Written request 1: Print the lines of the multi-GPU training bug report below from "Is this a known" to "a similar one.".

Passage:
— Begin —

[Bug]: transformers[4.46.2] error in multi-gpu when training.

Model Series

Qwen2.5

What are the models used?

Qwen2.5-7B

What is the scenario where the problem happened?

transformers

Is this a known issue?

[X] I have followed the GitHub README.
[X] I have checked the Qwen documentation and cannot find an answer there.
[X] I have checked the documentation of the related framework and cannot find useful information.
[X] I have searched the issues and there is not a similar one.

Information about environment

OS: Ubuntu Python: Python3.10 GPUs: 2x NV 4090

Log output

File "/root/anaconda3/envs/newpy10/lib/python3.10/site-packages/torch/nn/modules/module.py", line 1736, in _wrapped_call_impl
    return self._call_impl(*args, **kwargs)
  File "/root/anaconda3/envs/newpy10/lib/python3.10/site-packages/torch/nn/modules/module.py", line 1747, in _call_impl
    return forward_call(*args, **kwargs)
  File "/root/anaconda3/envs/newpy10/lib/python3.10/site-packages/accelerate/utils/operations.py", line 820, in forward
    return model_forward(*args, **kwargs)
  File "/root/anaconda3/envs/newpy10/lib/python3.10/site-packages/accelerate/utils/operations.py", line 808, in __call__
    return convert_to_fp32(self.model_forward(*args, **kwargs))
  File "/root/anaconda3/envs/newpy10/lib/python3.10/site-packages/torch/amp/autocast_mode.py", line 44, in decorate_autocast
    return func(*args, **kwargs)
  File "/root/anaconda3/envs/newpy10/lib/python3.10/site-packages/peft/peft_model.py", line 1644, in forward
    return self.base_model(
  File "/root/anaconda3/envs/newpy10/lib/python3.10/site-packages/torch/nn/modules/module.py", line 1736, in _wrapped_call_impl
    return self._call_impl(*args, **kwargs)
  File "/root/anaconda3/envs/newpy10/lib/python3.10/site-packages/torch/nn/modules/module.py", line 1747, in _call_impl
    return forward_call(*args, **kwargs)

— End —

Written request 2: From the entries below, select each line containing the string "https".

Element and coordinate entries:
— Begin —

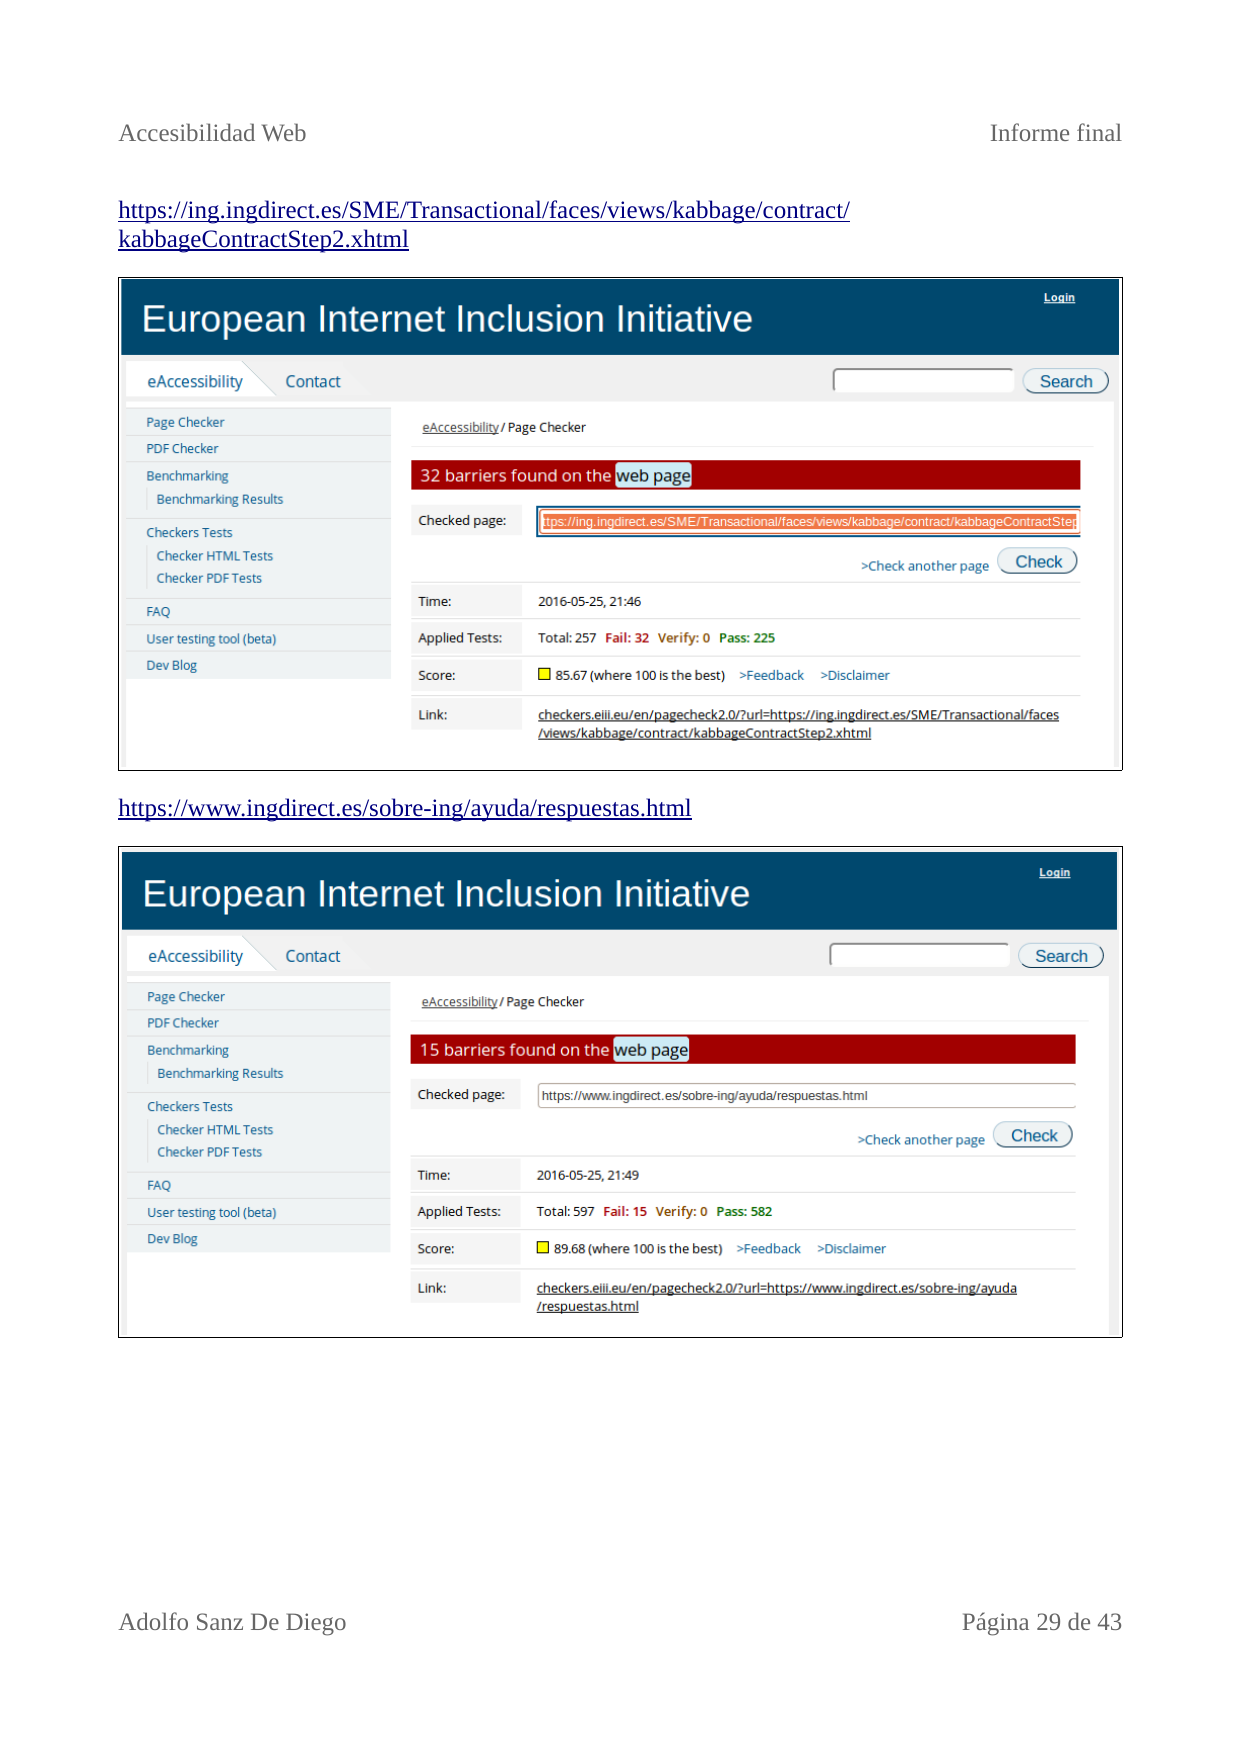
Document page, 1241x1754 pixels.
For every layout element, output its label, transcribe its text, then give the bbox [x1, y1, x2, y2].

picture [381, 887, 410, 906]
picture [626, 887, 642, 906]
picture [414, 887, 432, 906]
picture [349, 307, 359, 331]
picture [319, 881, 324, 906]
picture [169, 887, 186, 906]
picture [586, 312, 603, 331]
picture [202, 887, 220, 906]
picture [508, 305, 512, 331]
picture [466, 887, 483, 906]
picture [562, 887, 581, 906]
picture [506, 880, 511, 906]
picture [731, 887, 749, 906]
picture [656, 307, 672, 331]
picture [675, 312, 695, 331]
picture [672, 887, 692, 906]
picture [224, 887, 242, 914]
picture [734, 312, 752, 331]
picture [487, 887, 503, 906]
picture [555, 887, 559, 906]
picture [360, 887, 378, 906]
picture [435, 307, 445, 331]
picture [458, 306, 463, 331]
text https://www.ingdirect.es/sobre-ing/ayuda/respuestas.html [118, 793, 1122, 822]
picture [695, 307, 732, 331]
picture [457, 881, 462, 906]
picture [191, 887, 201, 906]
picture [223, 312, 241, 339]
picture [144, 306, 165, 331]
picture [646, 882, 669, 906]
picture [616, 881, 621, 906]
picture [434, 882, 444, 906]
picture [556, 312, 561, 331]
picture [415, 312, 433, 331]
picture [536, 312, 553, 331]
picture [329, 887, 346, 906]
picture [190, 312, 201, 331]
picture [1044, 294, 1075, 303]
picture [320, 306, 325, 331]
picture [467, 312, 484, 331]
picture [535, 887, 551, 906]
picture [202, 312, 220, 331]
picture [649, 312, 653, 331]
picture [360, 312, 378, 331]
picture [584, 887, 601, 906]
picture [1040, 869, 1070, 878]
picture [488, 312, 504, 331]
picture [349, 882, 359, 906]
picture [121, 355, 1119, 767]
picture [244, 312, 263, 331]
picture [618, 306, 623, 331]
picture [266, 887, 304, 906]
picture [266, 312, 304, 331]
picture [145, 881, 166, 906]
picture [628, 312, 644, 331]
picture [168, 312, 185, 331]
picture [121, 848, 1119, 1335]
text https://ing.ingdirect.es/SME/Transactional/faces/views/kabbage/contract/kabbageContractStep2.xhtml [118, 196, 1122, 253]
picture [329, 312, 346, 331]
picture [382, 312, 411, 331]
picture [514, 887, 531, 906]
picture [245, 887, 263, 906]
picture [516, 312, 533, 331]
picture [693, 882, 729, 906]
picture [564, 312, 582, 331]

— End —
— Begin —

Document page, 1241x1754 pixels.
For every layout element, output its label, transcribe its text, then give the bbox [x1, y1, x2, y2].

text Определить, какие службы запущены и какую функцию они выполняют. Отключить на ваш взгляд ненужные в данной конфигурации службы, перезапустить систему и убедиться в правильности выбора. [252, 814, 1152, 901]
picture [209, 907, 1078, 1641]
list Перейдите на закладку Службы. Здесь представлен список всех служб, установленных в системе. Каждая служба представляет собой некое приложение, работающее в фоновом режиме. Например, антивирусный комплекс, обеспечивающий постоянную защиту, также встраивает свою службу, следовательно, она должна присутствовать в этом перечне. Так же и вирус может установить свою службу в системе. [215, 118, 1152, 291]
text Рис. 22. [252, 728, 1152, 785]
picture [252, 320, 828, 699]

— End —

Worked solution 1:
Is this a known issue?

[X] I have followed the GitHub README.
[X] I have checked the Qwen documentation and cannot find an answer there.
[X] I have checked the documentation of the related framework and cannot find useful information.
[X] I have searched the issues and there is not a similar one.

Worked solution 2:
text https://www.ingdirect.es/sobre-ing/ayuda/respuestas.html [118, 793, 1122, 822]
text https://ing.ingdirect.es/SME/Transactional/faces/views/kabbage/contract/kabbageContractStep2.xhtml [118, 196, 1122, 253]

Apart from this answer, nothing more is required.